PROBLEM STATEMENT
Please return, exactly and only, the lines beginning at the top of the entries below and ending with the line containing "201 197 322.7"; keep out the pictures.

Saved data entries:
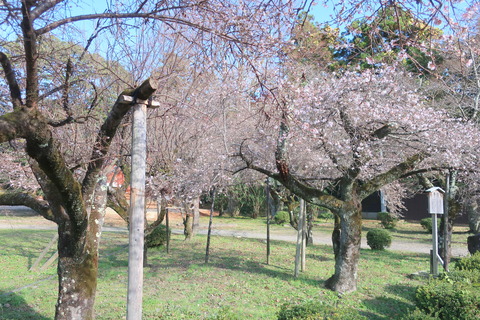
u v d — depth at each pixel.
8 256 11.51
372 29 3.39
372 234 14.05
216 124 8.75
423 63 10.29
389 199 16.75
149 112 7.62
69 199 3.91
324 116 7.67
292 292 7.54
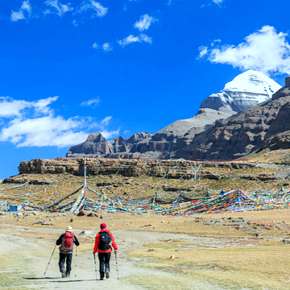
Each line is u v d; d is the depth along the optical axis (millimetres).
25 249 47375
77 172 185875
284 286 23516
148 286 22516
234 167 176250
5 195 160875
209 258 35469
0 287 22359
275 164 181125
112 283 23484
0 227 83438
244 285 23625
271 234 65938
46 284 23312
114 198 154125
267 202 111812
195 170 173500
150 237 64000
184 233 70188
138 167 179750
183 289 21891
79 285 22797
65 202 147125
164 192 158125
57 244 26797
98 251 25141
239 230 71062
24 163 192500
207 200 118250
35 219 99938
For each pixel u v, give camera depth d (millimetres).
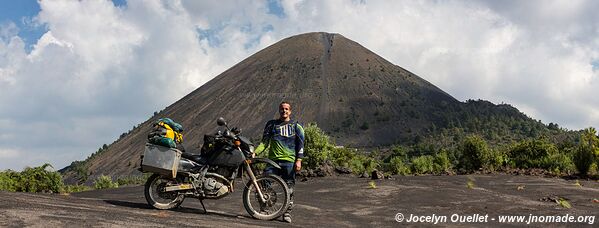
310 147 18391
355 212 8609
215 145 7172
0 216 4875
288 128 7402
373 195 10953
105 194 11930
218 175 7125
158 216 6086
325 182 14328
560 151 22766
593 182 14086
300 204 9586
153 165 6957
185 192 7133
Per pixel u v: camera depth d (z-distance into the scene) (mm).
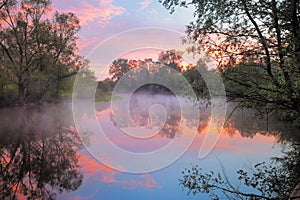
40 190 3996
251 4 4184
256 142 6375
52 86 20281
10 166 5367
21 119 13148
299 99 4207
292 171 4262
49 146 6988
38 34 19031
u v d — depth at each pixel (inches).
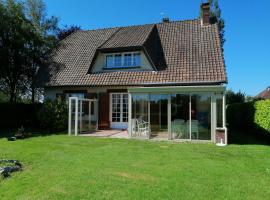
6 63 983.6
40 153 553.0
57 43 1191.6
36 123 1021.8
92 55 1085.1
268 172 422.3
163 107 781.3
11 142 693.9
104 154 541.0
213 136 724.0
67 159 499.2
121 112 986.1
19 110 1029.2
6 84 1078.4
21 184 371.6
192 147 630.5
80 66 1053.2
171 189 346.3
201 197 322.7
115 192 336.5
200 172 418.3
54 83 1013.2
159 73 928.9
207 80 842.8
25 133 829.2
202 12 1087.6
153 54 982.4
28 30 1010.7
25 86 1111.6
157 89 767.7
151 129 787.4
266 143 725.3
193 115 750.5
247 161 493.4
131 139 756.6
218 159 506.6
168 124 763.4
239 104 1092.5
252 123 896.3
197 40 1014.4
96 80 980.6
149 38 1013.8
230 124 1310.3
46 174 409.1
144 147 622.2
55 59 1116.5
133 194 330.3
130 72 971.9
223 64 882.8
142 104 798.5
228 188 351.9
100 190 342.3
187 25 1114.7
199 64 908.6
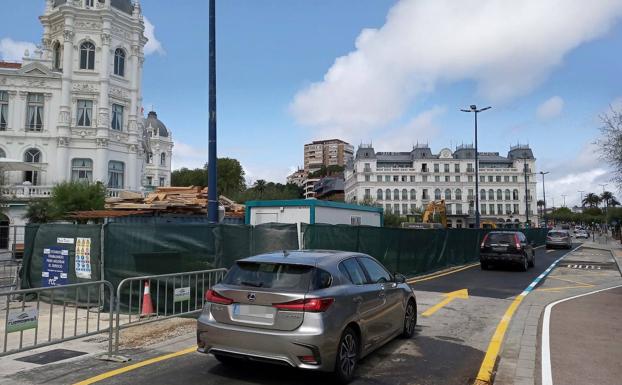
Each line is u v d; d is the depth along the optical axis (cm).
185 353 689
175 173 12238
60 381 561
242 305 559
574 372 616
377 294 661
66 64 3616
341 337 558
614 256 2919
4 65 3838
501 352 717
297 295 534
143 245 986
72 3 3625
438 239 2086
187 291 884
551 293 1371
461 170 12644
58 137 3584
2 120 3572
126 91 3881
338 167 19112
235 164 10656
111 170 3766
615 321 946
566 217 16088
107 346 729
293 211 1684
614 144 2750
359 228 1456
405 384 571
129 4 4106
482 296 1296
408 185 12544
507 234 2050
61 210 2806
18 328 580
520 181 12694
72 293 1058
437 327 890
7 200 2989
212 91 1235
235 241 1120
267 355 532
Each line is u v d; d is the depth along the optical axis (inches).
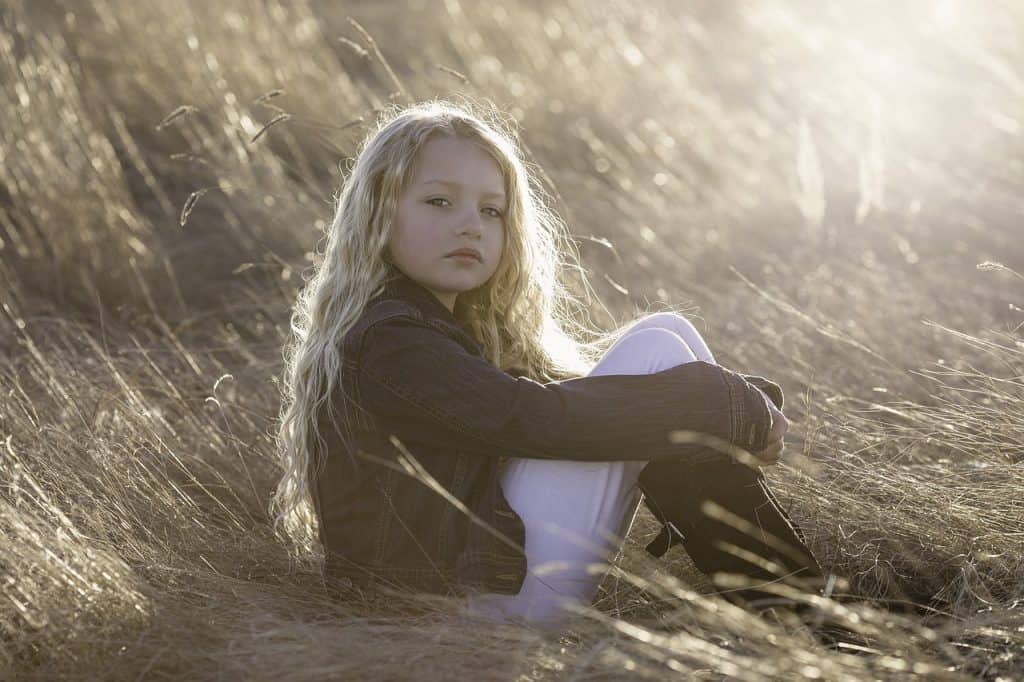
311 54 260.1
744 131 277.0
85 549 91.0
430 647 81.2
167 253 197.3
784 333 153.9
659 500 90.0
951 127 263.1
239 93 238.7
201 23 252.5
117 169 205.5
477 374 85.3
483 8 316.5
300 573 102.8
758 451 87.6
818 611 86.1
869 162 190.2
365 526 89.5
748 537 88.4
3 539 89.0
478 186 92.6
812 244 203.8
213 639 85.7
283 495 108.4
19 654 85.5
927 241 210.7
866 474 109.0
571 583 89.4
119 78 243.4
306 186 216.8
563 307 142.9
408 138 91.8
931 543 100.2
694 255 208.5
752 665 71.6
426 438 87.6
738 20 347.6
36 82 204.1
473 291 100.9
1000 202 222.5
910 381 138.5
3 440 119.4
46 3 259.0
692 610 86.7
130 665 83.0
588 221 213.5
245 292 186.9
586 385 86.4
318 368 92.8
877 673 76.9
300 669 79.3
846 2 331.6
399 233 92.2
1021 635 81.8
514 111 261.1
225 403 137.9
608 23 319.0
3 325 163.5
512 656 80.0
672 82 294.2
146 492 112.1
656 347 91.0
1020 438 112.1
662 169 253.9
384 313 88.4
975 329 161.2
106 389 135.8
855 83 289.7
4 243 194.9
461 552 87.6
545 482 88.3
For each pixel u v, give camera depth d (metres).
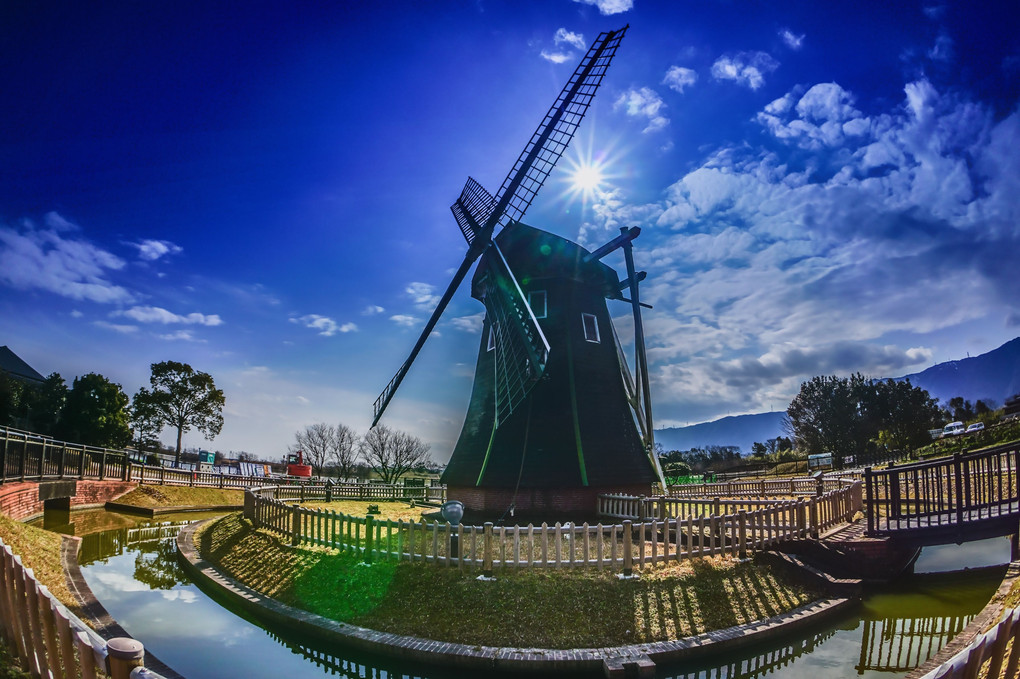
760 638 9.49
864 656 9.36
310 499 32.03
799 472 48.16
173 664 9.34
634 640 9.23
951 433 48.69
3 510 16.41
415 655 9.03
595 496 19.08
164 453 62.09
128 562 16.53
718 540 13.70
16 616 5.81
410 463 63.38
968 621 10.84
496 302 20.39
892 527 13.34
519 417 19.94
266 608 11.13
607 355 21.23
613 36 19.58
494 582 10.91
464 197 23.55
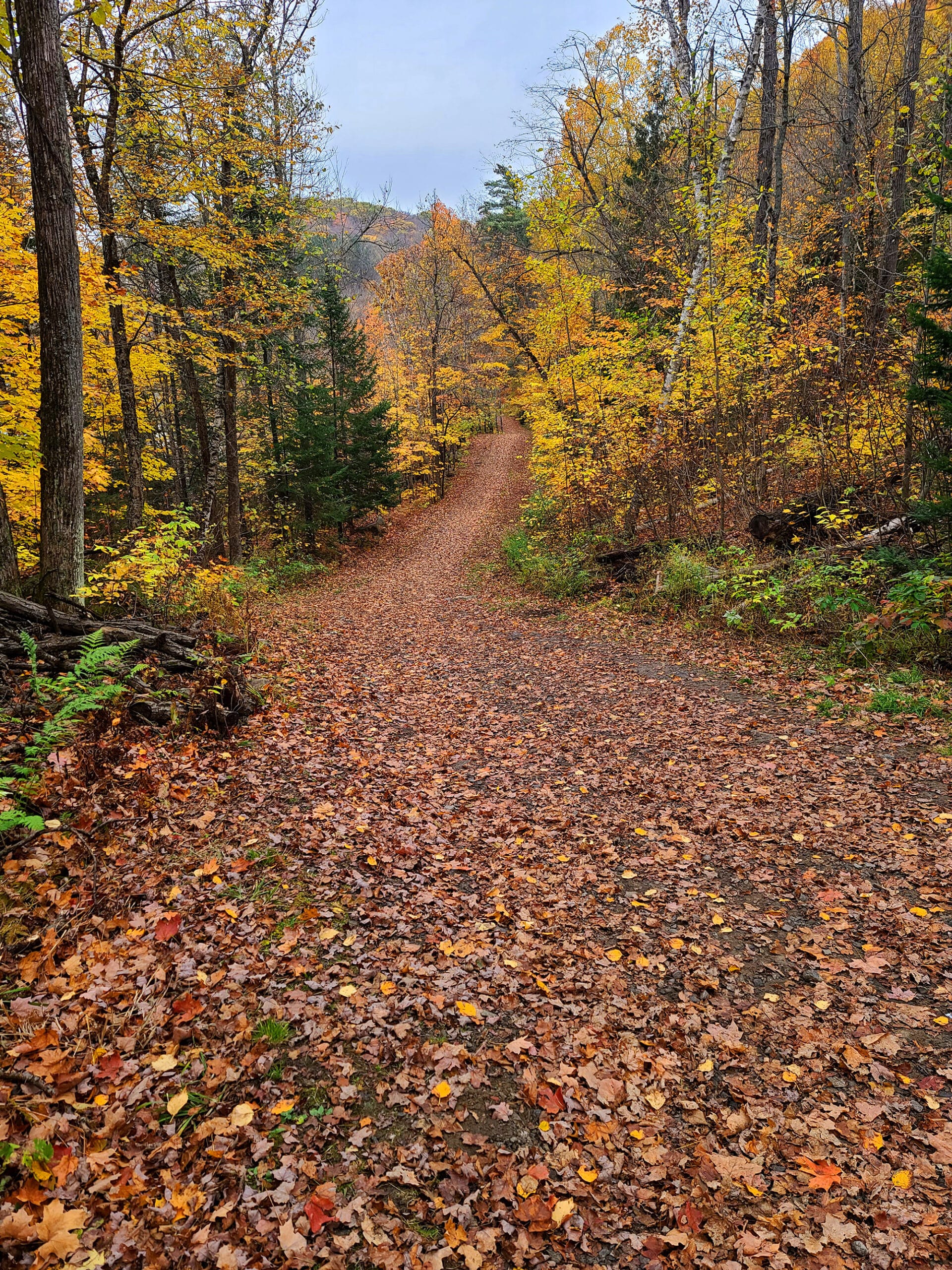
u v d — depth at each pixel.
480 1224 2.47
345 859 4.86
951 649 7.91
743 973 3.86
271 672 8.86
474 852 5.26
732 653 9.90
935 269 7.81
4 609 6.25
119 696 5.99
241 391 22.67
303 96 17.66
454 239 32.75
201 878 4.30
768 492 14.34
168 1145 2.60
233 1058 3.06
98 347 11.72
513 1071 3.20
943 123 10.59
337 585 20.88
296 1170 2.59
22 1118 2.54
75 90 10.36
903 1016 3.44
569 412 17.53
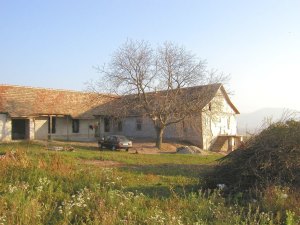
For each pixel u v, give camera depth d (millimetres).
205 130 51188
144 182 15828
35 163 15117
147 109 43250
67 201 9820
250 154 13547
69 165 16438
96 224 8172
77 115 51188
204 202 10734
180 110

TASK OUTPUT
u v d — depth at each pixel.
8 256 11.51
372 29 3.39
372 234 14.05
216 124 8.75
423 63 10.29
389 199 16.75
149 112 7.62
69 199 3.91
324 116 7.67
292 292 7.54
Each line is u v d; d is the depth along the optical axis (millimetres).
25 249 47375
77 172 185875
284 286 23516
148 286 22516
234 167 176250
5 195 160875
209 258 35469
0 287 22359
275 164 181125
112 283 23484
0 227 83438
244 285 23625
271 234 65938
46 284 23312
114 198 154125
267 202 111812
195 170 173500
150 237 64000
184 233 70188
138 167 179750
183 289 21891
79 285 22797
65 202 147125
164 192 158125
57 244 26797
98 251 25141
239 230 71062
24 163 192500
207 200 118250
35 219 99938
For each pixel u v, give camera depth d (millimetres).
310 147 18391
355 212 8609
215 145 7172
0 216 4875
288 128 7402
373 195 10953
105 194 11930
218 175 7125
158 216 6086
325 182 14328
560 151 22766
593 182 14086
300 204 9586
153 165 6957
185 192 7133
Per pixel u v: camera depth d (z-distance into the scene) (mm).
40 190 3996
251 4 4184
256 142 6375
52 86 20281
10 166 5367
21 119 13148
299 99 4207
292 171 4262
49 146 6988
38 34 19031
u v d — depth at each pixel (inches).
6 63 983.6
40 153 553.0
57 43 1191.6
36 123 1021.8
92 55 1085.1
268 172 422.3
163 107 781.3
11 142 693.9
104 154 541.0
213 136 724.0
67 159 499.2
121 112 986.1
19 110 1029.2
6 84 1078.4
21 184 371.6
192 147 630.5
80 66 1053.2
171 189 346.3
201 197 322.7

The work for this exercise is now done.